I’ve worked with dozens of our customers and partners over the past few years here at BlueData, but our partnership with Dell EMC – and the joint customer relationships where we’ve worked together – has been particularly exciting.
We’re fortunate to count Dell EMC as one of our strategic investors, as was disclosed recently. And as demonstrated by a recent webinar where I co-presented with Dell EMC, and a recent guest blog post on our site by the Dell EMC CTO for Analytics, we’ve been working closely with the product, services, and sales teams across Dell EMC in many areas.
Now Dell EMC is delivering a powerful and innovative new solution, the Dell EMC Elastic Data Platform, that includes BlueData’s EPIC software. I’ve been able to spend some time working on-site with one of our joint customers, Barclays in the UK, to implement this new solution (more on this later); so I’m thrilled that it’s now being introduced to other Dell EMC customers across the globe.
The Big Data Challenge
In my discussions with many enterprise organizations, I often see them start out their Big Data initiatives on a small scale with a data lake and Hadoop deployed in the traditional fashion: on bare-metal servers with direct-attached storage.
As these organizations expand their deployments to respond to new analytics and data science use cases from different lines of business, they start to experience cluster sprawl and the associated IT management overhead becomes increasingly complex and inefficient. Compute utilization for their infrastructure is often less than thirty percent; storage can’t be scaled independently; data duplication introduces new risks and costs; and it can take weeks for them to respond to ongoing requests for new clusters, new tools for analytics and data science, or upgrades. The graphic below illustrates some of these pain points.
From a Big Data infrastructure standpoint, the challenge is two-fold: buying high-end servers to keep up with the storage demands costs is too expensive, and the time required to maintain all those bare-metal servers reduces efficiency. So our friends at Dell EMC designed a cost-effective and scalable solution to address this challenge.
Elastic Data Platform
The Dell EMC Elastic Data Platform is a powerful and flexible approach to help these enterprises get the most out of their existing Big Data investments – with Dell EMC infrastructure, software from BlueData as well as BlueTalon for data-centric security, and Dell EMC Professional Services.
Building on the initial success of existing data lake deployments, organizations can leverage a highly scalable, elastic, and multi-tenant architecture to provide their users with on-demand access to a variety of Big Data analytics and data science workloads (e.g. Hadoop, Spark, machine learning, and other use cases) – helping to support their ever-growing and evolving business needs. It delivers fast and easy provisioning, simplified deployments, cost-efficiency, and assurance that governance and security requirements are being met.
There are five key principles behind the Elastic Data Platform:
- Easy Data Provisioning: Provide read-only access and scratch pad data to anyone within the organization while preventing data sprawl and duplication.
- Tailored Work Environments: Isolate environments between users to ensure data integrity and reliable compute performance tailored with a variety of tools for many different workloads – assuring quality of service.
- Scalability: Ensure the compute environment performs elastically and scales horizontally to meet business demands and deliver high quality of service.
- Data Security: Enhance security, governance, and access controls while maintaining ease of use.
- Cloud Ready: Establish an on-premises model while preparing for a hybrid on/off-premises solution with cloud services.
The solution itself is based on four key capabilities:
- Deploying Big Data Environments: The BlueData EPIC software platform provides the ability to create elastic, multi-tenant Big Data environments for data science and analytics using Docker containers – whether on-premises, in the cloud, or in a hybrid architecture.
- Separating Compute and Storage: When aggregate datasets grow larger than a few hundred terabytes, it makes sense to separate compute from storage to allow both to scale independently. For those solutions needing scale out storage, Dell EMC Isilon offers a compelling ROI and ease of use with scalability.

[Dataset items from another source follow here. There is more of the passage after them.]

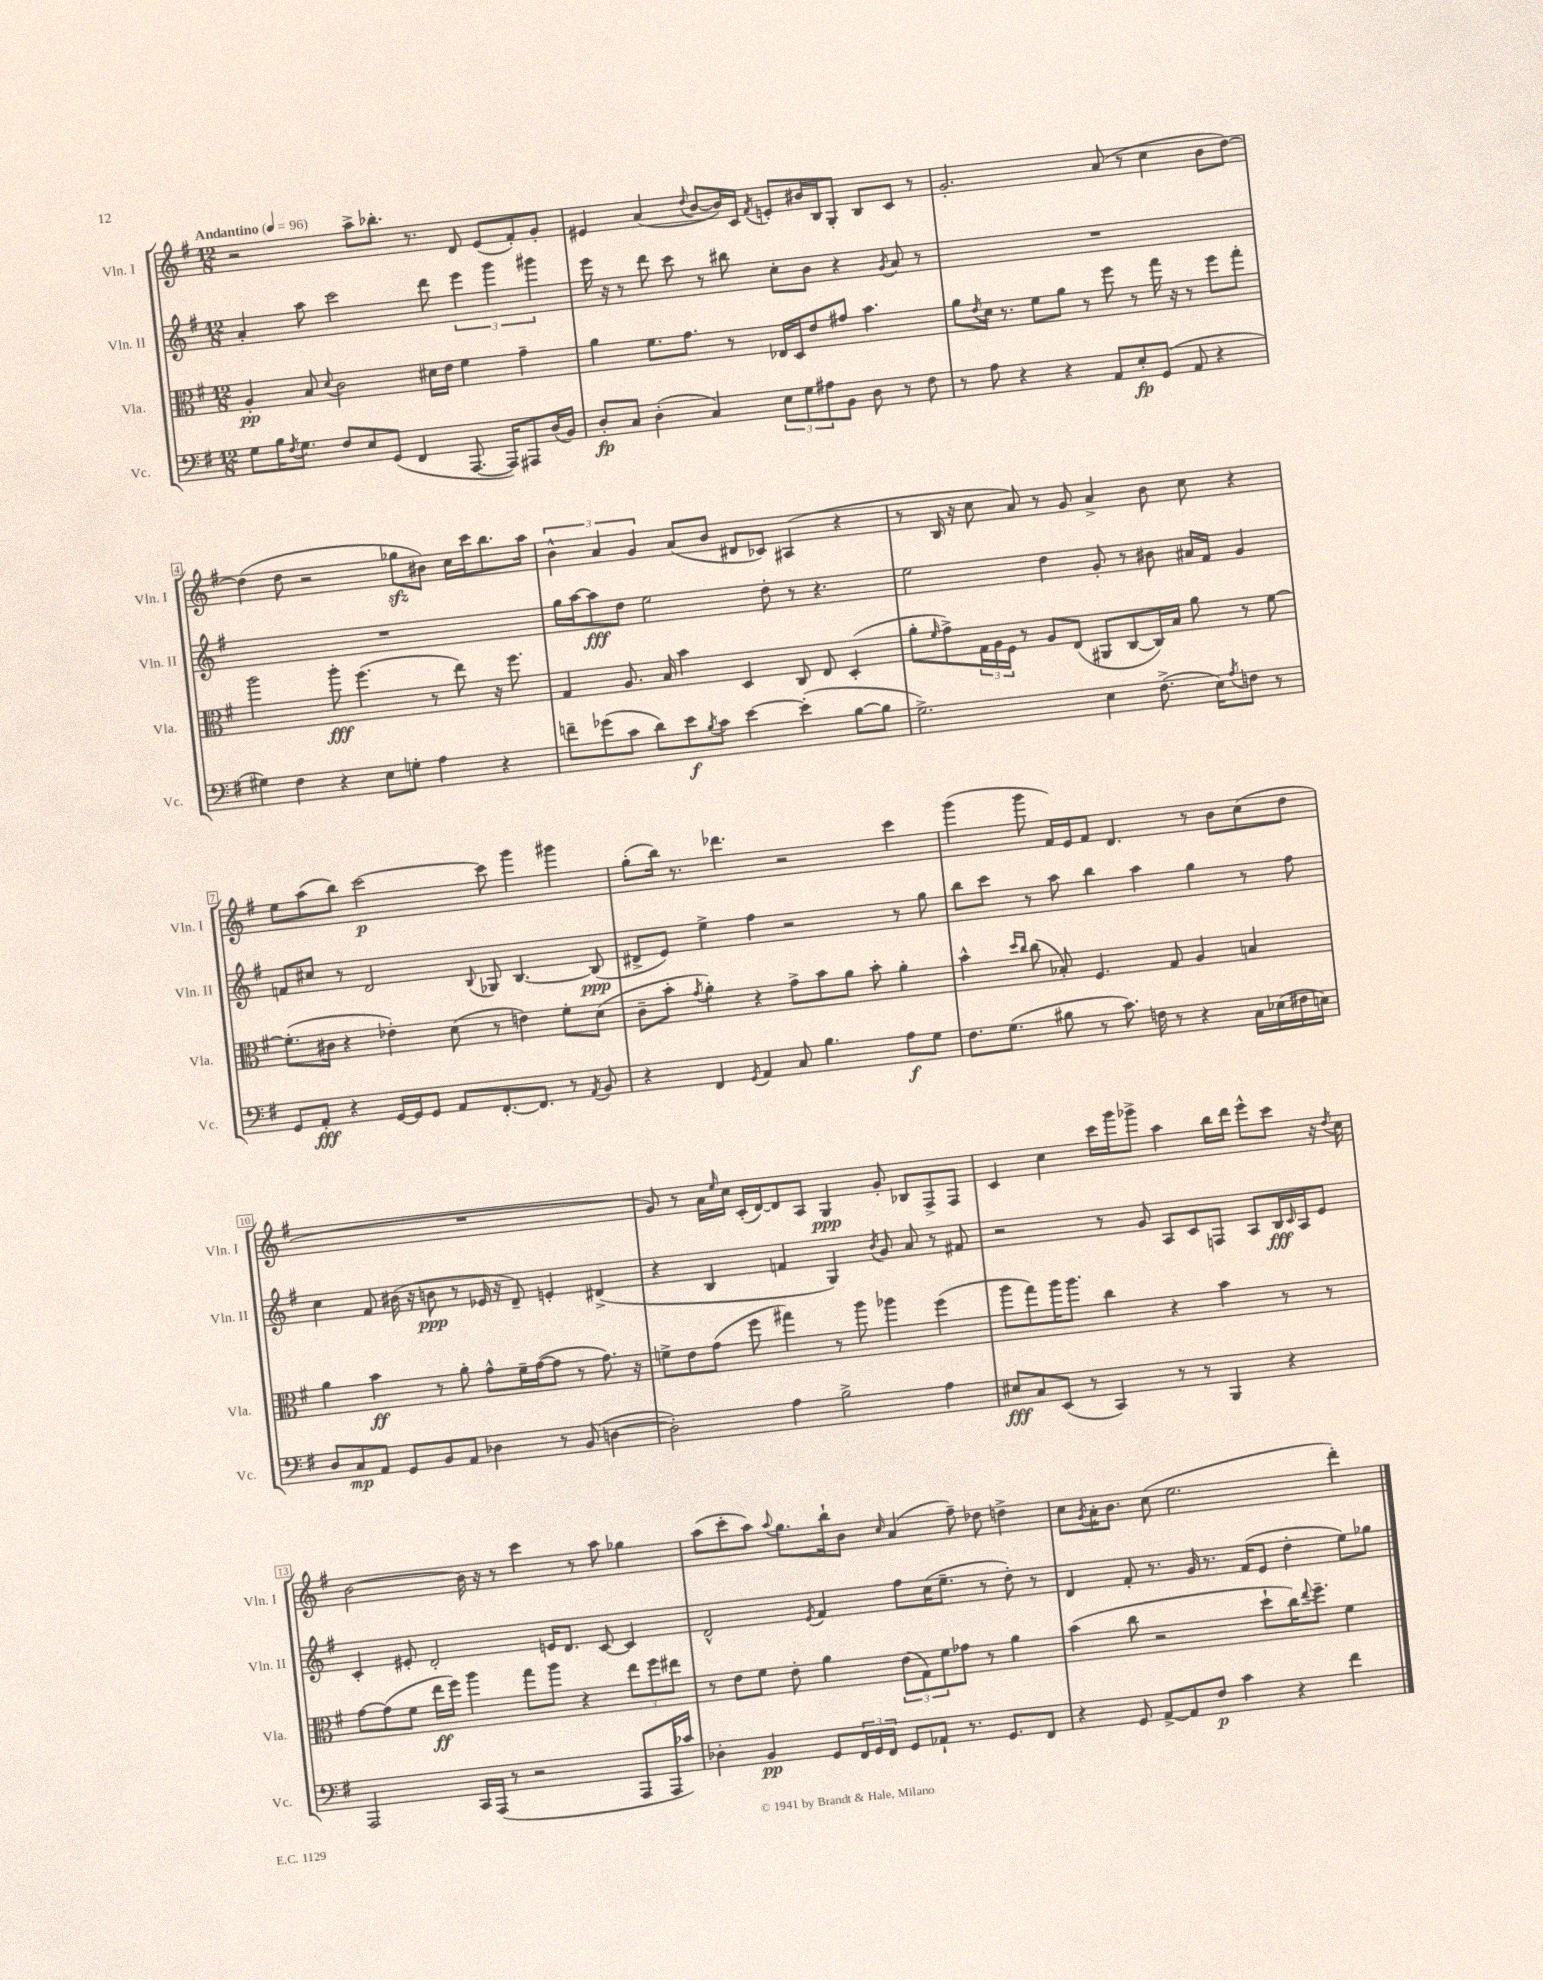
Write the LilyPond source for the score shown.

<<
\new StaffGroup <<
\new Staff = "s0" \with { instrumentName = "Vln. I" shortInstrumentName = "Vln. I" } {
    \clef treble \key g \major \numericTimeSignature \time 12/8 \tempo "Andantino" 4 = 96
    r2 a''8-> bes''8.-. r8. d'8 e'8( fis'8-.) g'8-. |
    eis'4 a'4( \appoggiatura { d''8 } b'8~ b'16) c'16 \acciaccatura { fis'8 } e'8-. bis'16 b16 g8-. b8 c'8 r8 |
    g'2.-. a'8( r8 c''4 b'8 d''8~) |
    d''4( d''8 r2 ges''8\sfz bis'8) c''16 c'''16 b''8. a''16 |
    \tuplet 3/2 { b'4-^ a'4 g'4 } a'8( b'8 dis'8 ces'8) ais4( r4 |
    r8 b16 r16 c''8 a'8) r8 g'8 a'4-> b'8 c''8 r4 |
    e''8 a''8( b''8) c'''2~\p c'''8 g'''4 gis'''4 |
    g''8-.( b''16) r8. des'''4. r2 c'''4 |
    g'''4( g'''8 fis'16) e'16 fis'8 d'4. r8 b'8 c''8( d''8 |
    R1. |
    g'8) r8 a'16 \grace { e''16 } c''16 c'16-.( d'16~) d'8 a8 g4\ppp g'8-. bes8 fis8-> fis8 |
    c'4 c''4 c'''16 g'''16 ges'''8-> a''4 b''16 d'''16 e'''8-^ c'''8 r16 \acciaccatura { d''8 } c''16 |
    b'2~ b'16 r16 r8 c'''4 r8 a''8 ges''4 |
    a''8( c'''8-. a''8) \appoggiatura { a''8 } g''8. b''16-! b'8 \grace { c''16 } a'4( fis''8--) des''8 d''4-> |
    c''8 \acciaccatura { g'8 } a'16-. b'8. c''8( e''2. d'''4-.) \bar "|." |
}
\new Staff = "s1" \with { instrumentName = "Vln. II" shortInstrumentName = "Vln. II" } {
    \clef treble \key g \major \numericTimeSignature \time 12/8
    a'4-. a''8 c'''2 d'''8 \tuplet 3/2 { e'''4 g'''4 gis'''4 } |
    e'''16 r16 r8 d'''8 c'''8 r8 bis''8 c''8-. b'8 r4 \acciaccatura { g'8 } a'8 r8 |
    R1. |
    R1. |
    g''16 a''16~ a''8\fff d''8 e''2 d''8-. r8 r4. |
    e''2 d''4 g'8-. r8 bis'8 ais'16 fis'16 g'4 |
    f'8 cis''8 r8 d'2 \appoggiatura { b8 } ges8 b4.~ b8\ppp( |
    dis'8-> e'8) e''4-> fis''4 r2 r8 g''8 |
    b''8 c'''8 r8 a''8 b''4 a''4 g''4 r8 fis''8 |
    c''4 fis'8 bis'16( r16 b'8\ppp r8 ees'16 r16 d'8--) e'4-. dis'4->( |
    r4 b4 f'4 g4) \acciaccatura { b'8 } g'8 a'8 r8 fis'8 |
    r2 r8 g'8 a8 c'8 f8 a8 b16\fff \grace { c'16 } a16 e'8 |
    c'4-. eis'8-. d'2-. e'16 d'8. c'8~ c'4 |
    d'2-^ \acciaccatura { e'8 } fis'4 fis''8 c''16( e''8.-- r8 d''8-.) r8 |
    d'4 fis'8-. r8. g'16 r8. fis'16( e'8 d''4-. e''8) ges''8 \bar "|." |
}
\new Staff = "s2" \with { instrumentName = "Vla." shortInstrumentName = "Vla." } {
    \clef alto \key g \major \numericTimeSignature \time 12/8
    a4-.\pp b8 \appoggiatura { d'8 } c'2 dis'16 e'16 fis'4 g'4-- |
    a'4 fis'8. g'8. r8 ees16 d16 e'8 gis'8 b'4. |
    a'8 \acciaccatura { e'8 } d'16 r8. fis'8 a'8 r8 fis''8 r8 g''16 r16 r8 fis''8 g''8-. |
    a''2 a''8-.\fff fis''4.( r8 e''8) r16 fis''8. |
    g4 a8. b16 b'4 d4 c8 e8 d4-.( |
    a'8-. \grace { fis'16 } g'8->) \tuplet 3/2 { g16 a16 fis16 } r8 a8 e8( ais,8 c8~ c16) b16 a'8 r8 fis'8~ |
    fis'8.-.( cis'16 r4 ees'4-.) d'8( r8 e'4) fis'8-. d'8( |
    c'8-- b'8-. \acciaccatura { g'8 } a'4-.) r4 g'8-> b'8 a'8 b'8-. a'4-. |
    b'4-^ \grace { d''16 c''16 } c''8( bes8-.) fis4. g8 a4 b4 |
    a'4 b'4\ff r8 a'8-. g'8-^ fis'16-- g'16~( g'8 r8 g'8.) r16 |
    f'8-> e'8 g'8( fis''8 gis''4) r8 a''8 aes''4 fis''4( |
    a''8 g''8) a''16 a''8. c''4 r4 b'4 r8 r8 |
    g'8~ g'8( fis'8 e''16\ff fis''16) a''4 g''8 a''8 r4 \tuplet 3/2 { e''8 fis''8 eis''8 } |
    r8 e'8 fis'8 e'8-. a'4 \tuplet 3/2 { e'8( g8) fis'8 } ges'8 r8 a'4 |
    b'4( c''8 r2 d''8-! c''16) \appoggiatura { e''8 } fis''8.-- fis'4 \bar "|." |
}
\new Staff = "s3" \with { instrumentName = "Vc." shortInstrumentName = "Vc." } {
    \clef bass \key g \major \numericTimeSignature \time 12/8
    g8 b16 \acciaccatura { fis8 } g8. fis8 e8 g,8( fis,4 a,,8.~ a,,16) ais,,8 d16( b,16) |
    d8-.\fp c8 d4-.( c4) \tuplet 3/2 { e8 g8 ais8 } b,8 d8 r8 fis8 |
    r8 a8 r4 r4 a,8 e8-.\fp g,8( a,8 r4 |
    gis4) fis4 r4 e8 g8-. a4 r4 |
    f'8-- ges'8( c'8 d'8) e'8\f \acciaccatura { b8 } c'8 e'4~ e'4-.( b8~ b8 |
    g2.->) e4 fis8.->( e16) \acciaccatura { a8 } f8 r8 |
    g,8 a,8-.\fff r4 g,16~ g,16 g,8 a,8 fis,8.~-. fis,8. r8 \acciaccatura { a,8 } b,8 |
    r4 fis,4 \acciaccatura { g,8 } a,4 c8 b4. a8\f g8 |
    fis8. g8.( bis8 r8 c'8.) f16 r8 r4 c16 ees16( fis16 e16) |
    d8 c8\mp a,8 g,8 b,8 a,8 des4 r8 b,8( d4~ |
    d2-.) a4 b2-> a4 |
    eis8\fff c8 e,8( r8 c,4) r8 r8 b,,4 r4 |
    a,,2 c,16 a,,16( r8 r2 a,,8 a,,16 ces'16) |
    des4-. b,4\pp g,8 \tuplet 3/2 { fis,16 g,16 fis,16 } g,8 aes,8-! r8. g,8. fis,8 |
    r4 g,8 a,8~-> a,8 fis8\p c'4 r4 fis'4 \bar "|." |
}
>>
>>
\layout { \context { \Score \override BarNumber.stencil = #(make-stencil-boxer 0.1 0.3 ly:text-interface::print) } }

- Enforcing Centralized Policy: BlueTalon provides the consistent creation and enforcement of data access policies across environments supporting a diverse set of users, tools and data systems.
- Automating and Integrating: Dell EMC Professional Services have automated the deployment of the above components and provided an open and flexible set of interfaces to integrate into existing Big Data environments.
You can learn more in the overview of the Dell EMC Elastic Data Platform posted at www.emc.com/collateral/service-overview/h16643-elastic-data-platform-service.pdf
Learn More at the Strata Data Conference in New York
If you’re going to the Strata Data Conference next week (September 26-28) in New York, stop by the Dell EMC, BlueData, or BlueTalon booths in the expo hall and talk to our teams about the Elastic Data Platform.
And make sure you mark your calendar for the case study session with Barclays UK on “Enabling data science self-service with the Elastic Data Platform” at 1:15pm Wednesday September 27th. Find out how Barclays UK implemented the Elastic Data Platform to provide their data scientists with the ability to provision their own environments and scale them up or down – using BlueData EPIC to deploy Cloudera and Spark on Docker containers. You’ll learn about the Barclays Big Data journey, the architecture for their solution, and the underlying technologies.